* **EXCERPTED DATA**:
>>>>>

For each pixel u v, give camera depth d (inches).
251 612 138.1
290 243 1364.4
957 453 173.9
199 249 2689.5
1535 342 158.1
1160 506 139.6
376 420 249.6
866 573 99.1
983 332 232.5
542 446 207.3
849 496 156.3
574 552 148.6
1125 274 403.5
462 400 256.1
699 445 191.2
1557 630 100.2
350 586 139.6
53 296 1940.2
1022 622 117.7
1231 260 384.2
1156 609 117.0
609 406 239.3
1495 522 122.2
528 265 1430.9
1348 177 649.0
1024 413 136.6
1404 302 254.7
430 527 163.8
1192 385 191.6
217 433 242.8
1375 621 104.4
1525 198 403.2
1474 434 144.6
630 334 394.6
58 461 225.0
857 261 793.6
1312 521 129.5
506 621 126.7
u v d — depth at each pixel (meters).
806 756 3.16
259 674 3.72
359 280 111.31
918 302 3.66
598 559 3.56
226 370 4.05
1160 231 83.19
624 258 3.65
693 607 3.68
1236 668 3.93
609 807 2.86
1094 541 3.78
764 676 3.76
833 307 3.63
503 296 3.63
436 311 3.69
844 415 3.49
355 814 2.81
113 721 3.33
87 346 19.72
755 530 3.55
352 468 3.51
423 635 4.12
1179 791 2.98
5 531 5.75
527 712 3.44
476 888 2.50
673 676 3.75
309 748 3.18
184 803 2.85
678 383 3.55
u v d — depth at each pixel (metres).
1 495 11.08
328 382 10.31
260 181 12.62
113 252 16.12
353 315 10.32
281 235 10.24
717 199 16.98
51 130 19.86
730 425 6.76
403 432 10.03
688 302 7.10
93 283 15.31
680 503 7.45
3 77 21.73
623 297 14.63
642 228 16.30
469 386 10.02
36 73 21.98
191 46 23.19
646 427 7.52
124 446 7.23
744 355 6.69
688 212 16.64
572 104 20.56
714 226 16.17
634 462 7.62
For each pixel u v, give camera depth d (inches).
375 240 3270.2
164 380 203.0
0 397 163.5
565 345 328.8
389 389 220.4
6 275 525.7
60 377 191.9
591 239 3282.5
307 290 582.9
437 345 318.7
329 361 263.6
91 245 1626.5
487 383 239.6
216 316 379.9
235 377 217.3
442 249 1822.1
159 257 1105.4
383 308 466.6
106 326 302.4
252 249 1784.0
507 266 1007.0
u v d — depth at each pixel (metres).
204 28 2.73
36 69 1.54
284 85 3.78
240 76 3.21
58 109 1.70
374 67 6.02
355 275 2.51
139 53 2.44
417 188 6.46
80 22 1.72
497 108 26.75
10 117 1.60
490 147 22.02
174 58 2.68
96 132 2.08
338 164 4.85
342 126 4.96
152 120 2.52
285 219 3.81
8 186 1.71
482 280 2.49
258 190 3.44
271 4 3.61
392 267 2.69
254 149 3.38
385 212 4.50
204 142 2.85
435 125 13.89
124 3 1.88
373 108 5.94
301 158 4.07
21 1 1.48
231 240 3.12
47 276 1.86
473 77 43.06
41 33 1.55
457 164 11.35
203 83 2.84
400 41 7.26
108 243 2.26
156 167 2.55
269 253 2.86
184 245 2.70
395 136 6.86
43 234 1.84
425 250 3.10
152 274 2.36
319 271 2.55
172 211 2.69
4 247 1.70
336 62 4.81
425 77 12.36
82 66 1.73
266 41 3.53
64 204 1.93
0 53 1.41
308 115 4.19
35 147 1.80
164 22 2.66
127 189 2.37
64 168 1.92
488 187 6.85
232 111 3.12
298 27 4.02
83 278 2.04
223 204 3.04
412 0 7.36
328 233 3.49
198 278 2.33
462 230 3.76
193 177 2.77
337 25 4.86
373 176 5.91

<<<<<

* **BRIEF**: Please return the lines above that run from the line containing "646 427 7.52" to the line containing "64 204 1.93", inclusive, exactly and with no other lines.

* **TASK RESPONSE**:
646 427 7.52
124 446 7.23
744 355 6.69
688 212 16.64
572 104 20.56
714 226 16.17
634 462 7.62
For each pixel u v, give camera depth d (inches).
375 240 3270.2
164 380 203.0
0 397 163.5
565 345 328.8
389 389 220.4
6 275 525.7
60 377 191.9
591 239 3282.5
307 290 582.9
437 345 318.7
329 361 263.6
91 245 1626.5
487 383 239.6
216 316 379.9
235 377 217.3
442 249 1822.1
159 257 1105.4
383 308 466.6
106 326 302.4
252 249 1784.0
507 266 1007.0
u v d — depth at each pixel (metres).
204 28 2.73
36 69 1.54
284 85 3.78
240 76 3.21
58 109 1.70
374 67 6.02
355 275 2.51
139 53 2.44
417 188 6.46
80 22 1.72
497 108 26.75
10 117 1.60
490 147 22.02
174 58 2.68
96 132 2.08
338 164 4.85
342 126 4.96
152 120 2.52
285 219 3.81
8 186 1.71
482 280 2.49
258 190 3.44
271 4 3.61
392 267 2.69
254 149 3.38
385 212 4.50
204 142 2.85
435 125 13.89
124 3 1.88
373 108 5.94
301 158 4.07
21 1 1.48
231 240 3.12
47 276 1.86
473 77 43.06
41 33 1.55
457 164 11.35
203 83 2.84
400 41 7.26
108 243 2.26
156 167 2.55
269 253 2.86
184 245 2.70
395 136 6.86
43 234 1.84
425 250 3.10
152 274 2.36
319 271 2.55
172 211 2.69
4 247 1.70
336 62 4.81
425 77 12.36
82 66 1.73
266 41 3.53
64 204 1.93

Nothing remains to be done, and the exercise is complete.